## Input data
--------------------
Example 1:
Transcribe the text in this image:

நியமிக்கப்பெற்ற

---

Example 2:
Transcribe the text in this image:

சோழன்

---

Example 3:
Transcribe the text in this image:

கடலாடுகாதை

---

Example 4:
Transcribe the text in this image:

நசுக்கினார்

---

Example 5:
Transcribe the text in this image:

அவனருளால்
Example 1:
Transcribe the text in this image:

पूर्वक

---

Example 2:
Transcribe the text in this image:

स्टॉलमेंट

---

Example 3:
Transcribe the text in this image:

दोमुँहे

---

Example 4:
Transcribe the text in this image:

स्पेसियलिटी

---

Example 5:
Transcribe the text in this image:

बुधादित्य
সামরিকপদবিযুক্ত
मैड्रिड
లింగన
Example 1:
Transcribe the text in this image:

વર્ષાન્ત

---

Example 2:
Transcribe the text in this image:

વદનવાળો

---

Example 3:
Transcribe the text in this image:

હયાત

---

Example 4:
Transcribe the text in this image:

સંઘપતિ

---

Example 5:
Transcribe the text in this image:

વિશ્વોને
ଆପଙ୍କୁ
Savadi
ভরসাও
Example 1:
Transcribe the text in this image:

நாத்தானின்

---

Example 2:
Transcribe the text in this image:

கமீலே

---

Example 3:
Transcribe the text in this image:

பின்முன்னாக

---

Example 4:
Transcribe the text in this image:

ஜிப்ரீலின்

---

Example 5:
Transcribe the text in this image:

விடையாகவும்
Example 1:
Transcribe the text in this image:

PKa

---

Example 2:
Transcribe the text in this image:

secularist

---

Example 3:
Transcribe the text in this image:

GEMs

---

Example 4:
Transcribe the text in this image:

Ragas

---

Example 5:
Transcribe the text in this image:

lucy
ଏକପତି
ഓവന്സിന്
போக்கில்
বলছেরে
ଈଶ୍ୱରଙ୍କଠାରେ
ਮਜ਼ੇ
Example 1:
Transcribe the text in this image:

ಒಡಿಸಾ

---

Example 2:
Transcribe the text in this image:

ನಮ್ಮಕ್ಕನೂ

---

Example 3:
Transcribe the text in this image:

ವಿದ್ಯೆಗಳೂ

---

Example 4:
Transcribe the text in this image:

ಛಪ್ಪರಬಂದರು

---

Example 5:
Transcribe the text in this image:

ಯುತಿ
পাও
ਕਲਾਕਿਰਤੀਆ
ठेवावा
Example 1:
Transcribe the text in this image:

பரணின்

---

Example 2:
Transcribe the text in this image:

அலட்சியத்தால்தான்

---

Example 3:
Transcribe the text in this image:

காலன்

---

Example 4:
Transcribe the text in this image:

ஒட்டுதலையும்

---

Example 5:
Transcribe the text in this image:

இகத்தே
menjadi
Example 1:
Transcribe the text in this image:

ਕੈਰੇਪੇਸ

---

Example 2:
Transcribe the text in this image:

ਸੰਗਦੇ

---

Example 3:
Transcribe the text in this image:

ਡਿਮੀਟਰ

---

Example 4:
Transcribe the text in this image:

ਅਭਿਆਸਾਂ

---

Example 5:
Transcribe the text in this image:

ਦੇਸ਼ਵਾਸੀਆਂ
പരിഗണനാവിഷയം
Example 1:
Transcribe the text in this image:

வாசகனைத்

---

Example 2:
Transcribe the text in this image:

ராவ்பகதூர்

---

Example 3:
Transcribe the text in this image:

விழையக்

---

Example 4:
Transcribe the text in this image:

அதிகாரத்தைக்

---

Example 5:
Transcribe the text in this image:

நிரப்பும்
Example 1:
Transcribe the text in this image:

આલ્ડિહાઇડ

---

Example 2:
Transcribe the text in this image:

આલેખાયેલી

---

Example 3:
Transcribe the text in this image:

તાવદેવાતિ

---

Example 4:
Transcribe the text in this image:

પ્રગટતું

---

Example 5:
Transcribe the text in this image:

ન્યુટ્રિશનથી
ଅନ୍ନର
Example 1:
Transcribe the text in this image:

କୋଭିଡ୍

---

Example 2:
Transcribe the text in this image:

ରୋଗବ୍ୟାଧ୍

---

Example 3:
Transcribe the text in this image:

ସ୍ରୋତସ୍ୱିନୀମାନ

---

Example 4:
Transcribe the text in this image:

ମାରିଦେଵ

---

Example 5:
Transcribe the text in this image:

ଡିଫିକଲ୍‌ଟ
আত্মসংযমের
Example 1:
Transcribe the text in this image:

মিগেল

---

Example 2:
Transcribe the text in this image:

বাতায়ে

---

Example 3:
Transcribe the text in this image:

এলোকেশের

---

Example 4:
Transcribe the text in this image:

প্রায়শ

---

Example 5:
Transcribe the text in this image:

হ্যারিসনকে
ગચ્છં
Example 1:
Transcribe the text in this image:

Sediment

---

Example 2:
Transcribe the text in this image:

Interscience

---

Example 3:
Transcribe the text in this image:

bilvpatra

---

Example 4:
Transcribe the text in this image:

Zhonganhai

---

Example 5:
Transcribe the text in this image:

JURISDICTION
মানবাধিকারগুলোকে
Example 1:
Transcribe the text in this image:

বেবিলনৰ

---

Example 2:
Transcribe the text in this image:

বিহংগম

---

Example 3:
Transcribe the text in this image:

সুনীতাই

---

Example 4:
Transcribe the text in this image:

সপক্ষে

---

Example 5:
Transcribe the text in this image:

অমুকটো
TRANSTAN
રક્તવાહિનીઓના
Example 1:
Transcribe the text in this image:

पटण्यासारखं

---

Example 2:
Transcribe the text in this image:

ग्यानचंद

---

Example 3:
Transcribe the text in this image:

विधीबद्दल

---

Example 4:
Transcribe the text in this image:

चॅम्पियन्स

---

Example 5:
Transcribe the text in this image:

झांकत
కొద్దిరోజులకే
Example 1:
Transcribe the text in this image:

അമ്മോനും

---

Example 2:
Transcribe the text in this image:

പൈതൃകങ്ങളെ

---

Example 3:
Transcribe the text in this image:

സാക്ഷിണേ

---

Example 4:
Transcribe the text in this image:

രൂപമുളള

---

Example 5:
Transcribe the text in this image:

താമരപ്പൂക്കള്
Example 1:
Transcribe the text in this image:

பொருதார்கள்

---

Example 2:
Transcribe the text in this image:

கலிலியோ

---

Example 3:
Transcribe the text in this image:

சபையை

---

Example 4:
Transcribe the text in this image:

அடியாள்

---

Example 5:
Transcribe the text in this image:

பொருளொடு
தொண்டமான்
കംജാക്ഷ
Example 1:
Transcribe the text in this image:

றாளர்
--------------------
Copy out the full set of records precisely, leaving nothing out.

## Exercise result
Example 1:
Transcribe the text in this image:

நியமிக்கப்பெற்ற

---

Example 2:
Transcribe the text in this image:

சோழன்

---

Example 3:
Transcribe the text in this image:

கடலாடுகாதை

---

Example 4:
Transcribe the text in this image:

நசுக்கினார்

---

Example 5:
Transcribe the text in this image:

அவனருளால்
Example 1:
Transcribe the text in this image:

पूर्वक

---

Example 2:
Transcribe the text in this image:

स्टॉलमेंट

---

Example 3:
Transcribe the text in this image:

दोमुँहे

---

Example 4:
Transcribe the text in this image:

स्पेसियलिटी

---

Example 5:
Transcribe the text in this image:

बुधादित्य
সামরিকপদবিযুক্ত
मैड्रिड
లింగన
Example 1:
Transcribe the text in this image:

વર્ષાન્ત

---

Example 2:
Transcribe the text in this image:

વદનવાળો

---

Example 3:
Transcribe the text in this image:

હયાત

---

Example 4:
Transcribe the text in this image:

સંઘપતિ

---

Example 5:
Transcribe the text in this image:

વિશ્વોને
ଆପଙ୍କୁ
Savadi
ভরসাও
Example 1:
Transcribe the text in this image:

நாத்தானின்

---

Example 2:
Transcribe the text in this image:

கமீலே

---

Example 3:
Transcribe the text in this image:

பின்முன்னாக

---

Example 4:
Transcribe the text in this image:

ஜிப்ரீலின்

---

Example 5:
Transcribe the text in this image:

விடையாகவும்
Example 1:
Transcribe the text in this image:

PKa

---

Example 2:
Transcribe the text in this image:

secularist

---

Example 3:
Transcribe the text in this image:

GEMs

---

Example 4:
Transcribe the text in this image:

Ragas

---

Example 5:
Transcribe the text in this image:

lucy
ଏକପତି
ഓവന്സിന്
போக்கில்
বলছেরে
ଈଶ୍ୱରଙ୍କଠାରେ
ਮਜ਼ੇ
Example 1:
Transcribe the text in this image:

ಒಡಿಸಾ

---

Example 2:
Transcribe the text in this image:

ನಮ್ಮಕ್ಕನೂ

---

Example 3:
Transcribe the text in this image:

ವಿದ್ಯೆಗಳೂ

---

Example 4:
Transcribe the text in this image:

ಛಪ್ಪರಬಂದರು

---

Example 5:
Transcribe the text in this image:

ಯುತಿ
পাও
ਕਲਾਕਿਰਤੀਆ
ठेवावा
Example 1:
Transcribe the text in this image:

பரணின்

---

Example 2:
Transcribe the text in this image:

அலட்சியத்தால்தான்

---

Example 3:
Transcribe the text in this image:

காலன்

---

Example 4:
Transcribe the text in this image:

ஒட்டுதலையும்

---

Example 5:
Transcribe the text in this image:

இகத்தே
menjadi
Example 1:
Transcribe the text in this image:

ਕੈਰੇਪੇਸ

---

Example 2:
Transcribe the text in this image:

ਸੰਗਦੇ

---

Example 3:
Transcribe the text in this image:

ਡਿਮੀਟਰ

---

Example 4:
Transcribe the text in this image:

ਅਭਿਆਸਾਂ

---

Example 5:
Transcribe the text in this image:

ਦੇਸ਼ਵਾਸੀਆਂ
പരിഗണനാവിഷയം
Example 1:
Transcribe the text in this image:

வாசகனைத்

---

Example 2:
Transcribe the text in this image:

ராவ்பகதூர்

---

Example 3:
Transcribe the text in this image:

விழையக்

---

Example 4:
Transcribe the text in this image:

அதிகாரத்தைக்

---

Example 5:
Transcribe the text in this image:

நிரப்பும்
Example 1:
Transcribe the text in this image:

આલ્ડિહાઇડ

---

Example 2:
Transcribe the text in this image:

આલેખાયેલી

---

Example 3:
Transcribe the text in this image:

તાવદેવાતિ

---

Example 4:
Transcribe the text in this image:

પ્રગટતું

---

Example 5:
Transcribe the text in this image:

ન્યુટ્રિશનથી
ଅନ୍ନର
Example 1:
Transcribe the text in this image:

କୋଭିଡ୍

---

Example 2:
Transcribe the text in this image:

ରୋଗବ୍ୟାଧ୍

---

Example 3:
Transcribe the text in this image:

ସ୍ରୋତସ୍ୱିନୀମାନ

---

Example 4:
Transcribe the text in this image:

ମାରିଦେଵ

---

Example 5:
Transcribe the text in this image:

ଡିଫିକଲ୍‌ଟ
আত্মসংযমের
Example 1:
Transcribe the text in this image:

মিগেল

---

Example 2:
Transcribe the text in this image:

বাতায়ে

---

Example 3:
Transcribe the text in this image:

এলোকেশের

---

Example 4:
Transcribe the text in this image:

প্রায়শ

---

Example 5:
Transcribe the text in this image:

হ্যারিসনকে
ગચ્છં
Example 1:
Transcribe the text in this image:

Sediment

---

Example 2:
Transcribe the text in this image:

Interscience

---

Example 3:
Transcribe the text in this image:

bilvpatra

---

Example 4:
Transcribe the text in this image:

Zhonganhai

---

Example 5:
Transcribe the text in this image:

JURISDICTION
মানবাধিকারগুলোকে
Example 1:
Transcribe the text in this image:

বেবিলনৰ

---

Example 2:
Transcribe the text in this image:

বিহংগম

---

Example 3:
Transcribe the text in this image:

সুনীতাই

---

Example 4:
Transcribe the text in this image:

সপক্ষে

---

Example 5:
Transcribe the text in this image:

অমুকটো
TRANSTAN
રક્તવાહિનીઓના
Example 1:
Transcribe the text in this image:

पटण्यासारखं

---

Example 2:
Transcribe the text in this image:

ग्यानचंद

---

Example 3:
Transcribe the text in this image:

विधीबद्दल

---

Example 4:
Transcribe the text in this image:

चॅम्पियन्स

---

Example 5:
Transcribe the text in this image:

झांकत
కొద్దిరోజులకే
Example 1:
Transcribe the text in this image:

അമ്മോനും

---

Example 2:
Transcribe the text in this image:

പൈതൃകങ്ങളെ

---

Example 3:
Transcribe the text in this image:

സാക്ഷിണേ

---

Example 4:
Transcribe the text in this image:

രൂപമുളള

---

Example 5:
Transcribe the text in this image:

താമരപ്പൂക്കള്
Example 1:
Transcribe the text in this image:

பொருதார்கள்

---

Example 2:
Transcribe the text in this image:

கலிலியோ

---

Example 3:
Transcribe the text in this image:

சபையை

---

Example 4:
Transcribe the text in this image:

அடியாள்

---

Example 5:
Transcribe the text in this image:

பொருளொடு
தொண்டமான்
കംജാക്ഷ
Example 1:
Transcribe the text in this image:

றாளர்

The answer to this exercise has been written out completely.